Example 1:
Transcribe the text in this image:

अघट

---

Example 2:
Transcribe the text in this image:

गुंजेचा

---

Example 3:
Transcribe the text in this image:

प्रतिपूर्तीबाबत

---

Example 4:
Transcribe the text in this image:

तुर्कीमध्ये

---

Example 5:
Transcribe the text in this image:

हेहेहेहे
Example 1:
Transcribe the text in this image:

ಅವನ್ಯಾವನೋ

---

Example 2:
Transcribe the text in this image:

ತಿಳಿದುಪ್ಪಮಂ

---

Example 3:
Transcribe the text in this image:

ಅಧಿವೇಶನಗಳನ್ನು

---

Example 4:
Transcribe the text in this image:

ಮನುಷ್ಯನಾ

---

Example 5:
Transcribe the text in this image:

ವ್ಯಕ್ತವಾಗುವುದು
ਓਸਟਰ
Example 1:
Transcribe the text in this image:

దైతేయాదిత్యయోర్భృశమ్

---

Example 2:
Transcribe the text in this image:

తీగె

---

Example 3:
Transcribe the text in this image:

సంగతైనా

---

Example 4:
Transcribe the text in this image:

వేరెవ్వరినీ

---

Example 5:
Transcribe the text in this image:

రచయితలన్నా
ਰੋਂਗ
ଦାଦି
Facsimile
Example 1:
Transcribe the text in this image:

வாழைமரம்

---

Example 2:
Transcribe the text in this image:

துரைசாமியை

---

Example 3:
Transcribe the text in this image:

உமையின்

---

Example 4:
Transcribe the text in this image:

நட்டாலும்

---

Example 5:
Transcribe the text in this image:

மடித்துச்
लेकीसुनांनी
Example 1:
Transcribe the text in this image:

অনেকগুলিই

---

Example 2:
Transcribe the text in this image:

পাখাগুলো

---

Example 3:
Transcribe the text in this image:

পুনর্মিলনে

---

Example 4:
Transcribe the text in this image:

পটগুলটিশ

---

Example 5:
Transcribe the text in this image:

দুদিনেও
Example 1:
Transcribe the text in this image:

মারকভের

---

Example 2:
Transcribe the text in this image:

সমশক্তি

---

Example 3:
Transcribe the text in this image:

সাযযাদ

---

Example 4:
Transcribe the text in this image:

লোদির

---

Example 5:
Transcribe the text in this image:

*Prompt*
Reproduce every row above verbatim, character for character, with nothing altered, added, or left out.

*Response to the exercise*
Example 1:
Transcribe the text in this image:

अघट

---

Example 2:
Transcribe the text in this image:

गुंजेचा

---

Example 3:
Transcribe the text in this image:

प्रतिपूर्तीबाबत

---

Example 4:
Transcribe the text in this image:

तुर्कीमध्ये

---

Example 5:
Transcribe the text in this image:

हेहेहेहे
Example 1:
Transcribe the text in this image:

ಅವನ್ಯಾವನೋ

---

Example 2:
Transcribe the text in this image:

ತಿಳಿದುಪ್ಪಮಂ

---

Example 3:
Transcribe the text in this image:

ಅಧಿವೇಶನಗಳನ್ನು

---

Example 4:
Transcribe the text in this image:

ಮನುಷ್ಯನಾ

---

Example 5:
Transcribe the text in this image:

ವ್ಯಕ್ತವಾಗುವುದು
ਓਸਟਰ
Example 1:
Transcribe the text in this image:

దైతేయాదిత్యయోర్భృశమ్

---

Example 2:
Transcribe the text in this image:

తీగె

---

Example 3:
Transcribe the text in this image:

సంగతైనా

---

Example 4:
Transcribe the text in this image:

వేరెవ్వరినీ

---

Example 5:
Transcribe the text in this image:

రచయితలన్నా
ਰੋਂਗ
ଦାଦି
Facsimile
Example 1:
Transcribe the text in this image:

வாழைமரம்

---

Example 2:
Transcribe the text in this image:

துரைசாமியை

---

Example 3:
Transcribe the text in this image:

உமையின்

---

Example 4:
Transcribe the text in this image:

நட்டாலும்

---

Example 5:
Transcribe the text in this image:

மடித்துச்
लेकीसुनांनी
Example 1:
Transcribe the text in this image:

অনেকগুলিই

---

Example 2:
Transcribe the text in this image:

পাখাগুলো

---

Example 3:
Transcribe the text in this image:

পুনর্মিলনে

---

Example 4:
Transcribe the text in this image:

পটগুলটিশ

---

Example 5:
Transcribe the text in this image:

দুদিনেও
Example 1:
Transcribe the text in this image:

মারকভের

---

Example 2:
Transcribe the text in this image:

সমশক্তি

---

Example 3:
Transcribe the text in this image:

সাযযাদ

---

Example 4:
Transcribe the text in this image:

লোদির

---

Example 5:
Transcribe the text in this image:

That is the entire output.